There is one der(?) in HCC1187 where it was unclear which chromosome provided the centromere.
Part or all of rearrangement not detected in the SKY data (http://www.path.cam.ac.uk/~pawefish/) because the pieces of chromosome involved were too small to be resolved or were misclassified, but was verified by FISH. In the SKY analysis of HCC1187, a dmin classifying as chromosome 22 had also been tentatively identified but it would have been too small to appear in the flow karyotype.
Based on their position in the flow karyotype these deleted chromosomes are expected to contain a duplication in addition to the deletion.
Hybridization suggests part of 2p is duplicated.
Chromosome fraction Peak G of HCC1806 was a rare example where two chromosomes that sorted together had fragments from the same normal chromosome, chromosome 2.
There are 4 examples of 3-way translocations where only one break was detected by array painting, suggesting possible telomere fusion.
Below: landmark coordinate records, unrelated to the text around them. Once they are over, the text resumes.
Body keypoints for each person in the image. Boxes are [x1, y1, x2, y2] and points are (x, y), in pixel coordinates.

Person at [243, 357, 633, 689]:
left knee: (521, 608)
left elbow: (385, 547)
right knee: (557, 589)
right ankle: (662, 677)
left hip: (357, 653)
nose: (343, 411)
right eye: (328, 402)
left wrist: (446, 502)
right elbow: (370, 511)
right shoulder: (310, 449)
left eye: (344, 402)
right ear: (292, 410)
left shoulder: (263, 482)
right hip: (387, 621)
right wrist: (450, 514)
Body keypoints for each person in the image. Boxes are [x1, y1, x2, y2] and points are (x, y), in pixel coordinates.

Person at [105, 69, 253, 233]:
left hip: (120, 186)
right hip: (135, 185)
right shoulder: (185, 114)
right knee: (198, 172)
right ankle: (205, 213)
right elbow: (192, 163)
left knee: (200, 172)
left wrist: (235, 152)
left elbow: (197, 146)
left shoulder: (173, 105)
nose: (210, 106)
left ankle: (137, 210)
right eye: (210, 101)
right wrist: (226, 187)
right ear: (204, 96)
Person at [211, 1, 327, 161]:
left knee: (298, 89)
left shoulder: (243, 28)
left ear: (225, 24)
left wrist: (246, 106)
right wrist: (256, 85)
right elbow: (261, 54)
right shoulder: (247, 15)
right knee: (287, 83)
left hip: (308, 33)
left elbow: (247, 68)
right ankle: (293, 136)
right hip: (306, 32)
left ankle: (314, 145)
The orientation of the middle fragment was not in general determined.
Breakpoint positions for the 11 and 13 breaks are given in Supplementary Table 1. Banding is not given here as the arrangement of the different pieces of 11 and 13 have not been clarified by FISH.
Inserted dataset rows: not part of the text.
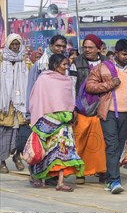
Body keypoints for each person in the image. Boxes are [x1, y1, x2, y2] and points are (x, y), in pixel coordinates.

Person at [86, 39, 127, 194]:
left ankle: (110, 178)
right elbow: (90, 85)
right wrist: (109, 85)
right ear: (116, 53)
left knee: (120, 147)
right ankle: (115, 180)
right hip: (107, 113)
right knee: (111, 145)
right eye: (124, 54)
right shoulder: (103, 67)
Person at [27, 54, 84, 191]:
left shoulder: (67, 80)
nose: (66, 68)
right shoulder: (44, 79)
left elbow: (69, 100)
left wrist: (71, 114)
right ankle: (37, 176)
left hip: (64, 123)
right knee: (44, 150)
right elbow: (37, 100)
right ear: (55, 65)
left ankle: (60, 182)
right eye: (63, 65)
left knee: (63, 151)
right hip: (46, 121)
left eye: (66, 65)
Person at [69, 34, 108, 184]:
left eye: (90, 47)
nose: (87, 50)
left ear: (99, 49)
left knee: (101, 141)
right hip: (82, 108)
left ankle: (103, 171)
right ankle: (80, 172)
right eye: (85, 47)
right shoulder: (76, 63)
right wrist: (72, 107)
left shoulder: (107, 63)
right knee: (80, 141)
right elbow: (72, 85)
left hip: (102, 108)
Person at [0, 34, 28, 173]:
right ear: (8, 45)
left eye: (18, 44)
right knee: (4, 134)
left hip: (20, 105)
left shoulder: (25, 62)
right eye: (13, 44)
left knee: (20, 133)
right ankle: (2, 161)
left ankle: (17, 155)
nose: (15, 47)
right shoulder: (1, 60)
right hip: (4, 105)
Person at [26, 35, 68, 117]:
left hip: (62, 108)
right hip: (43, 108)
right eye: (58, 46)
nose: (61, 49)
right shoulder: (40, 65)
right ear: (51, 46)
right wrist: (29, 112)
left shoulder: (65, 64)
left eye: (64, 46)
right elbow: (31, 88)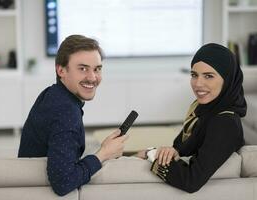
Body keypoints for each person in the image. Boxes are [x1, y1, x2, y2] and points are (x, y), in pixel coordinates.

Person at [18, 35, 128, 196]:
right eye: (83, 68)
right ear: (61, 70)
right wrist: (104, 153)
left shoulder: (52, 93)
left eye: (97, 69)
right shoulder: (66, 111)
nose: (92, 77)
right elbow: (63, 182)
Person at [136, 43, 247, 193]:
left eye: (209, 76)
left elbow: (191, 181)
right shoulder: (205, 109)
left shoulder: (225, 123)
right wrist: (174, 152)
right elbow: (181, 146)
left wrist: (152, 154)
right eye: (194, 75)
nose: (198, 84)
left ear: (227, 79)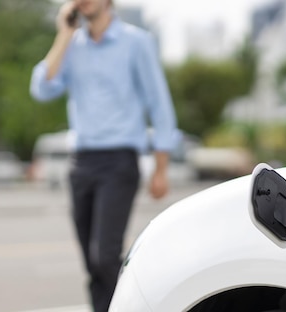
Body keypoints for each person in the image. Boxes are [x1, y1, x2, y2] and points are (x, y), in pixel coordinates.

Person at [29, 0, 178, 311]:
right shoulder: (72, 46)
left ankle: (141, 305)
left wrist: (161, 168)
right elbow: (41, 89)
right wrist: (63, 35)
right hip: (81, 163)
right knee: (91, 264)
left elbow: (159, 104)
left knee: (104, 256)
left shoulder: (136, 42)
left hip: (119, 161)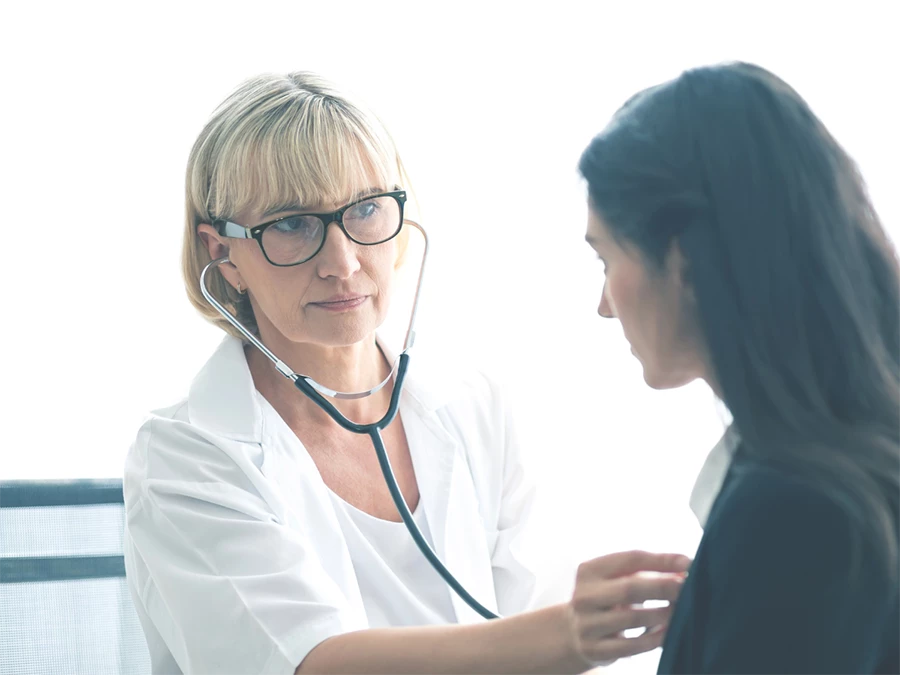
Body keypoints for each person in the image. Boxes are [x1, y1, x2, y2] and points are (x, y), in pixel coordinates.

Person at [123, 71, 689, 675]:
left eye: (365, 210)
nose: (342, 263)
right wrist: (571, 635)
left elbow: (541, 628)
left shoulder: (478, 404)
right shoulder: (184, 458)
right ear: (223, 255)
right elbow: (310, 663)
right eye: (291, 224)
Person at [579, 61, 900, 674]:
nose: (602, 306)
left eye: (606, 259)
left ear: (684, 264)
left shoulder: (792, 512)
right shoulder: (840, 462)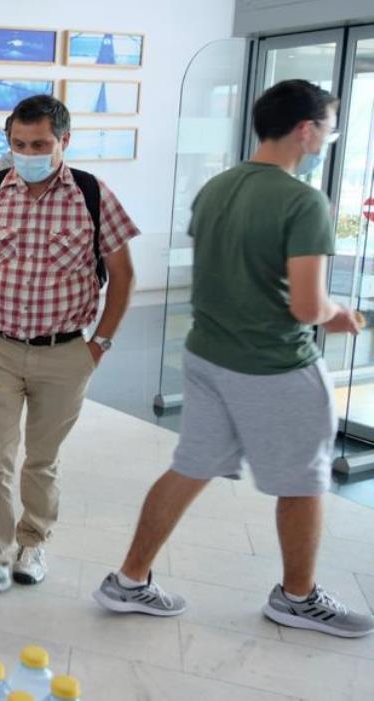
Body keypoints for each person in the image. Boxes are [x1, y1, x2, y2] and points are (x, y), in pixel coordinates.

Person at [93, 80, 374, 638]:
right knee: (304, 481)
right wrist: (338, 313)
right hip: (274, 366)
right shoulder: (304, 202)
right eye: (329, 126)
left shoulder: (216, 188)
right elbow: (306, 304)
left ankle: (128, 580)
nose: (329, 137)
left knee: (191, 465)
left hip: (206, 355)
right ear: (305, 129)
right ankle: (297, 597)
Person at [0, 95, 139, 604]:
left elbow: (123, 275)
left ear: (64, 142)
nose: (27, 153)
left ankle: (32, 543)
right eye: (17, 144)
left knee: (42, 459)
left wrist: (99, 343)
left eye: (39, 144)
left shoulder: (93, 195)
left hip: (64, 354)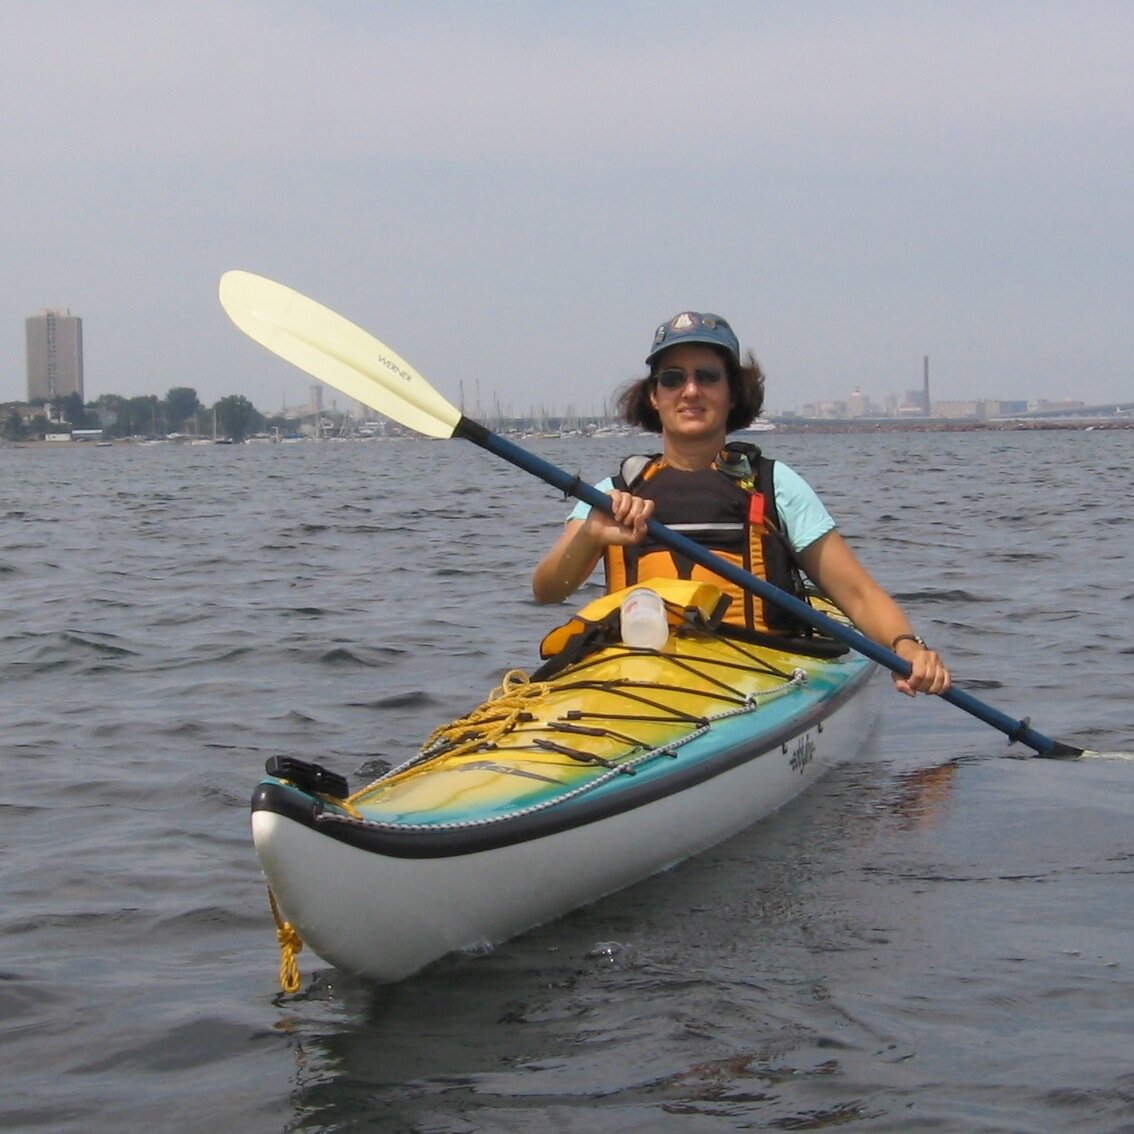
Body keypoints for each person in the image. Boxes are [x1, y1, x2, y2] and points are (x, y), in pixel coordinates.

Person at [531, 311, 951, 697]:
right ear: (654, 397)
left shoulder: (774, 486)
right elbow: (549, 590)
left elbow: (858, 596)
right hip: (633, 681)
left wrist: (907, 646)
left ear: (733, 393)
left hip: (754, 679)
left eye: (708, 376)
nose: (690, 391)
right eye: (673, 378)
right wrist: (590, 535)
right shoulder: (614, 492)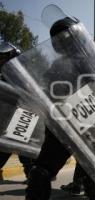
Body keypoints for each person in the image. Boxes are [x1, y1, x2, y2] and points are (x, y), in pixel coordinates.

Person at [25, 17, 95, 200]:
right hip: (62, 124)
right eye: (58, 39)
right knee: (40, 173)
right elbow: (44, 90)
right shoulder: (57, 65)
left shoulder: (93, 62)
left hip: (89, 127)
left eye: (63, 37)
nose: (61, 42)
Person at [0, 42, 34, 183]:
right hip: (7, 118)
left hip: (21, 117)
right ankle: (33, 177)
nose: (0, 60)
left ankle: (34, 178)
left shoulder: (23, 74)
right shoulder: (4, 75)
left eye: (3, 57)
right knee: (20, 150)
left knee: (14, 148)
Chromosome 19 breaks not well resolved on array and order of fragments not confirmed.
Chromosome painting confirms order and chromosome origin of fragments. Probably the chromosome identified as der(19)t(7;19;10) in SKY.
ZR-75-30 has multiple small fragments of 17, some interspersed with fragments of 8, which were not well resolved by the 1Mb array.
SKY suggests a possible isodicentric chromosome 15. This can not be detected by array painting.
The der(12)t(12;22), which was uncertain from SKY data was confirmed to be present in all cells.